One example is a recent newspaper report on the "most beautiful women journalists." The website www.dahe.cn, run by Henan Newspaper Group in Central China, first covered the story of Cao Aiwen, a reporter with the Henan Television Station, who stopped an interview on July 10 to help save the life of a 13-year-old girl who had fallen into a river.

The story was picked up later by local and national newspapers. Some netizens proposed awarding Cao the title of "most beautiful woman journalist" an idea published in mainstream newspapers.

"This case has great significance in the study of mass communications," said Dong Lin, a www.dahe.cn executive.

Ye Shuimao, deputy chief of Zhong'an Online (China Anhui Online), the biggest portal in East China's Anhui Province, said more and more "marriages" between newspapers and commercial dotcoms has been taking place in China in recent years.

Zhong'an Online is an integration of China Anhui web with the Anhui Daily Press Group, and similar "win-win" partnerships have been forged in Central China's Hunan Province and South China's Guangxi Zhuang Autonomous Region, Ye said.

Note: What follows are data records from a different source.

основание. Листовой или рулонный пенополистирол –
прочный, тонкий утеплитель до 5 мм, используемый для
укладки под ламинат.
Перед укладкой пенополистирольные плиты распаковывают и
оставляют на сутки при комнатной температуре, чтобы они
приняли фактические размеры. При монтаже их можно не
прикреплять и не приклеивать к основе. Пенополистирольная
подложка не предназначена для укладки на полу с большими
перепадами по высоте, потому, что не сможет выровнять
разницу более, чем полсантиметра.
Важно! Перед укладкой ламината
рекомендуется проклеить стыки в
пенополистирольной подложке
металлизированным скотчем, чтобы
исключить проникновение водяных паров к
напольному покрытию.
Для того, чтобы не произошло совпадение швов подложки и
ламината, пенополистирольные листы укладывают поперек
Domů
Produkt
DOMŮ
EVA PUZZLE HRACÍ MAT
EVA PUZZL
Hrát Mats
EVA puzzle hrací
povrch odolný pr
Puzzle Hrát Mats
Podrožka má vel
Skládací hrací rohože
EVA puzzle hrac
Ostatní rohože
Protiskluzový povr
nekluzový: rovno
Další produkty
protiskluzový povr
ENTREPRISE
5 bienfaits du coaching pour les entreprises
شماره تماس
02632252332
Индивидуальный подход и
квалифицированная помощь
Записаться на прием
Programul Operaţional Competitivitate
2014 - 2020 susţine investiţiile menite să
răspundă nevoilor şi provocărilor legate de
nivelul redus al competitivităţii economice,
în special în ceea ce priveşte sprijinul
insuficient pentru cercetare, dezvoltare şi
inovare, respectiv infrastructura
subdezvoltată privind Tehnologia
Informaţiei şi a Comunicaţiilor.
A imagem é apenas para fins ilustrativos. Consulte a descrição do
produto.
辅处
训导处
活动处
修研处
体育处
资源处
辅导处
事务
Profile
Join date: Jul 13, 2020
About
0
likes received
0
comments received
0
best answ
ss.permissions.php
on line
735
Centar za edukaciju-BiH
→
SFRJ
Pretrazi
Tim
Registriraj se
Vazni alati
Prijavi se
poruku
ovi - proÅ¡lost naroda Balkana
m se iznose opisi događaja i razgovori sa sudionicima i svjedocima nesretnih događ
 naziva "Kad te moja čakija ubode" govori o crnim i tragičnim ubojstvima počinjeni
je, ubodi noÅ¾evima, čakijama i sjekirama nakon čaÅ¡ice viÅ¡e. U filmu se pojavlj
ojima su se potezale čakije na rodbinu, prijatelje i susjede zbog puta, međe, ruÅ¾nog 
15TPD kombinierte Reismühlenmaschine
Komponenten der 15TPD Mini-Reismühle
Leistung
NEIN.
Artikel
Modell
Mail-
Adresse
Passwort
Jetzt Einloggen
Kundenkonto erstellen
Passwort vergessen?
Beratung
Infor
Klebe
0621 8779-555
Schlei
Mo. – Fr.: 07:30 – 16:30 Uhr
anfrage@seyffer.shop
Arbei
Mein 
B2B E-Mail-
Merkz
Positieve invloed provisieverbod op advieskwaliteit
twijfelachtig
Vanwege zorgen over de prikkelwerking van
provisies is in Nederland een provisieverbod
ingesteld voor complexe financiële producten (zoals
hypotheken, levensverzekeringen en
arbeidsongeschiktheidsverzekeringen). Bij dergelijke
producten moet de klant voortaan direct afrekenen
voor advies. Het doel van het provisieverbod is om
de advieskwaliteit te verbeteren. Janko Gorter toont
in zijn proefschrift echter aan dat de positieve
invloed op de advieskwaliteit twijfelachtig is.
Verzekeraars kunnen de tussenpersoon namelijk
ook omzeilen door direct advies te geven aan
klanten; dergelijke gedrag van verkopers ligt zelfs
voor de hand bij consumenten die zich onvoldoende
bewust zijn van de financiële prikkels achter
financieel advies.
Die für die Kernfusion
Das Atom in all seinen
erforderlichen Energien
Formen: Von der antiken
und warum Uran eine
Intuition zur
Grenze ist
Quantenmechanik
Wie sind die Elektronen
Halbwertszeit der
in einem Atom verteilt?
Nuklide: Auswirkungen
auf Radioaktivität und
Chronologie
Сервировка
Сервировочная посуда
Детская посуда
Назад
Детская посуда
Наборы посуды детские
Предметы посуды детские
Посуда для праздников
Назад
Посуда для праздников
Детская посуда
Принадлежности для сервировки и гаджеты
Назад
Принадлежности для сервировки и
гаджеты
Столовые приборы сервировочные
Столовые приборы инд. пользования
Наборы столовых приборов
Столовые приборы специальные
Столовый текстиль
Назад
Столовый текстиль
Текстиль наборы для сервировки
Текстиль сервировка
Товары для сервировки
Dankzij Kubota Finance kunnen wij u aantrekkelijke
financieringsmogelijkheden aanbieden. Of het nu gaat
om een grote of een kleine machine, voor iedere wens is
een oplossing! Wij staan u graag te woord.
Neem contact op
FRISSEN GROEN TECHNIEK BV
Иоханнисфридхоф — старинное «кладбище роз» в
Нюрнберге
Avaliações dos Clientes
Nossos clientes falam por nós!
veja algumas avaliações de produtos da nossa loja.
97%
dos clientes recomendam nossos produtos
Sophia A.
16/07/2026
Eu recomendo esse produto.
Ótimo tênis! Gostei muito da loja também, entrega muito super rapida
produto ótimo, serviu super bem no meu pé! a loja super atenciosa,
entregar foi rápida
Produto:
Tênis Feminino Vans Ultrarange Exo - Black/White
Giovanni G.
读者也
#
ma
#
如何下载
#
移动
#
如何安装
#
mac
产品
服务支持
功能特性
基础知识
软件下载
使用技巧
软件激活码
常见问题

Except those run by newspapers, commercial websites in China are not entitled to conduct interviews as news organizations do, according to relevant State regulations.

That may have explained why Chen Tong, editor-in-chief of Sina.com, said he believed there was more co-operation than competition between Internet and traditional media.

If he's right, that means the 800-pound gorilla and traditional media will cross-breed and grow into an even larger hybrid.